• _Source texts of formatted documents_
Segment Open
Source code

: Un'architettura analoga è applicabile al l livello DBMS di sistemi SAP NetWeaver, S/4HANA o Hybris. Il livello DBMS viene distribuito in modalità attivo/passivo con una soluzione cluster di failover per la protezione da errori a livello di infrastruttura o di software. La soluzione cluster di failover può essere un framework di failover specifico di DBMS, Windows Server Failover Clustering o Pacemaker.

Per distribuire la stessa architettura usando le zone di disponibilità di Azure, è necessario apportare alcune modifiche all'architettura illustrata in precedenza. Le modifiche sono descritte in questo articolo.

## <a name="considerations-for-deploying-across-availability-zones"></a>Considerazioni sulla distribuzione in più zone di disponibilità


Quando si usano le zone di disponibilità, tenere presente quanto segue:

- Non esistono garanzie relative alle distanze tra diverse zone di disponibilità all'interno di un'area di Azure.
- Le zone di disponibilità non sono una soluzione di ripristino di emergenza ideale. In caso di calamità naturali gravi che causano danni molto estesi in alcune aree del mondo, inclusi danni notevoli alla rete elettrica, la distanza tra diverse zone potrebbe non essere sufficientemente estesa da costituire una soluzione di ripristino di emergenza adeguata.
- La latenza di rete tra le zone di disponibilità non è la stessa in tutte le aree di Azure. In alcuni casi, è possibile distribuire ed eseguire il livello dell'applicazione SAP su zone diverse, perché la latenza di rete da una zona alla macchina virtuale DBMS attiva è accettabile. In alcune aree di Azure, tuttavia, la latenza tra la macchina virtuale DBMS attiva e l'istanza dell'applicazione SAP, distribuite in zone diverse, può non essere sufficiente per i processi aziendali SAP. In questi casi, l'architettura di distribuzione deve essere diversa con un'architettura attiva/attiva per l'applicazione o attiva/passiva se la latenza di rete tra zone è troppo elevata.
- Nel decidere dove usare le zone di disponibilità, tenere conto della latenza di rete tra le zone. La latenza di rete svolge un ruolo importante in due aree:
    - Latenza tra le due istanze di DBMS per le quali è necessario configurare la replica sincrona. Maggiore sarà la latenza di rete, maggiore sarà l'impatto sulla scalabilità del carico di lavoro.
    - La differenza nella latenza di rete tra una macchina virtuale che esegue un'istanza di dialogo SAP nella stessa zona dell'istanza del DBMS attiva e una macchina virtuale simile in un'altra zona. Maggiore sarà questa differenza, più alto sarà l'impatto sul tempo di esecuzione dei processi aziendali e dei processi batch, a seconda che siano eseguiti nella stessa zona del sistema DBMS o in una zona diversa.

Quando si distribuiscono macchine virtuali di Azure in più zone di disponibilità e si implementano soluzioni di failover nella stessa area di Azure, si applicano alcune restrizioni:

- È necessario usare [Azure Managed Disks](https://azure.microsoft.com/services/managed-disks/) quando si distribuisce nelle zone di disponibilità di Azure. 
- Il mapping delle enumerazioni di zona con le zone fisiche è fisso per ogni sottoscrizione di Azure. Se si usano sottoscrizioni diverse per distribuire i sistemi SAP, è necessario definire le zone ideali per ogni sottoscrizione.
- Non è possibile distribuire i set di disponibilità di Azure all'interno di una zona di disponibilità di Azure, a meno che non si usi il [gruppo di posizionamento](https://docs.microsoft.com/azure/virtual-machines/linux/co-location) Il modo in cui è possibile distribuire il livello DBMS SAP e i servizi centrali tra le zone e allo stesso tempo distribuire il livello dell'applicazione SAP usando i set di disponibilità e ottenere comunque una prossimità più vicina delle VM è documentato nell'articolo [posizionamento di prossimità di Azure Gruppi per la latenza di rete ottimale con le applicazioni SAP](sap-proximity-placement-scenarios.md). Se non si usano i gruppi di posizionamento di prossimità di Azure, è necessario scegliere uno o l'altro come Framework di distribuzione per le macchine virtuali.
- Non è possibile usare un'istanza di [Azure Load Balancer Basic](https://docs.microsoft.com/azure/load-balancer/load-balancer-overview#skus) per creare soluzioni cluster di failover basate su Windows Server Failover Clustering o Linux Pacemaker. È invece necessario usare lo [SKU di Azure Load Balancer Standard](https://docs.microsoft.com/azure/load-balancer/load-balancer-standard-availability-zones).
Segment Closed
• _Directions_
Rewrite these lines with every "DBMS" changed to "RDBMS", leaving everything else as it is.

• _Exercise answer_
Source code

: Un'architettura analoga è applicabile al l livello RDBMS di sistemi SAP NetWeaver, S/4HANA o Hybris. Il livello RDBMS viene distribuito in modalità attivo/passivo con una soluzione cluster di failover per la protezione da errori a livello di infrastruttura o di software. La soluzione cluster di failover può essere un framework di failover specifico di RDBMS, Windows Server Failover Clustering o Pacemaker.

Per distribuire la stessa architettura usando le zone di disponibilità di Azure, è necessario apportare alcune modifiche all'architettura illustrata in precedenza. Le modifiche sono descritte in questo articolo.

## <a name="considerations-for-deploying-across-availability-zones"></a>Considerazioni sulla distribuzione in più zone di disponibilità


Quando si usano le zone di disponibilità, tenere presente quanto segue:

- Non esistono garanzie relative alle distanze tra diverse zone di disponibilità all'interno di un'area di Azure.
- Le zone di disponibilità non sono una soluzione di ripristino di emergenza ideale. In caso di calamità naturali gravi che causano danni molto estesi in alcune aree del mondo, inclusi danni notevoli alla rete elettrica, la distanza tra diverse zone potrebbe non essere sufficientemente estesa da costituire una soluzione di ripristino di emergenza adeguata.
- La latenza di rete tra le zone di disponibilità non è la stessa in tutte le aree di Azure. In alcuni casi, è possibile distribuire ed eseguire il livello dell'applicazione SAP su zone diverse, perché la latenza di rete da una zona alla macchina virtuale RDBMS attiva è accettabile. In alcune aree di Azure, tuttavia, la latenza tra la macchina virtuale RDBMS attiva e l'istanza dell'applicazione SAP, distribuite in zone diverse, può non essere sufficiente per i processi aziendali SAP. In questi casi, l'architettura di distribuzione deve essere diversa con un'architettura attiva/attiva per l'applicazione o attiva/passiva se la latenza di rete tra zone è troppo elevata.
- Nel decidere dove usare le zone di disponibilità, tenere conto della latenza di rete tra le zone. La latenza di rete svolge un ruolo importante in due aree:
    - Latenza tra le due istanze di RDBMS per le quali è necessario configurare la replica sincrona. Maggiore sarà la latenza di rete, maggiore sarà l'impatto sulla scalabilità del carico di lavoro.
    - La differenza nella latenza di rete tra una macchina virtuale che esegue un'istanza di dialogo SAP nella stessa zona dell'istanza del RDBMS attiva e una macchina virtuale simile in un'altra zona. Maggiore sarà questa differenza, più alto sarà l'impatto sul tempo di esecuzione dei processi aziendali e dei processi batch, a seconda che siano eseguiti nella stessa zona del sistema RDBMS o in una zona diversa.

Quando si distribuiscono macchine virtuali di Azure in più zone di disponibilità e si implementano soluzioni di failover nella stessa area di Azure, si applicano alcune restrizioni:

- È necessario usare [Azure Managed Disks](https://azure.microsoft.com/services/managed-disks/) quando si distribuisce nelle zone di disponibilità di Azure. 
- Il mapping delle enumerazioni di zona con le zone fisiche è fisso per ogni sottoscrizione di Azure. Se si usano sottoscrizioni diverse per distribuire i sistemi SAP, è necessario definire le zone ideali per ogni sottoscrizione.
- Non è possibile distribuire i set di disponibilità di Azure all'interno di una zona di disponibilità di Azure, a meno che non si usi il [gruppo di posizionamento](https://docs.microsoft.com/azure/virtual-machines/linux/co-location) Il modo in cui è possibile distribuire il livello RDBMS SAP e i servizi centrali tra le zone e allo stesso tempo distribuire il livello dell'applicazione SAP usando i set di disponibilità e ottenere comunque una prossimità più vicina delle VM è documentato nell'articolo [posizionamento di prossimità di Azure Gruppi per la latenza di rete ottimale con le applicazioni SAP](sap-proximity-placement-scenarios.md). Se non si usano i gruppi di posizionamento di prossimità di Azure, è necessario scegliere uno o l'altro come Framework di distribuzione per le macchine virtuali.
- Non è possibile usare un'istanza di [Azure Load Balancer Basic](https://docs.microsoft.com/azure/load-balancer/load-balancer-overview#skus) per creare soluzioni cluster di failover basate su Windows Server Failover Clustering o Linux Pacemaker. È invece necessario usare lo [SKU di Azure Load Balancer Standard](https://docs.microsoft.com/azure/load-balancer/load-balancer-standard-availability-zones).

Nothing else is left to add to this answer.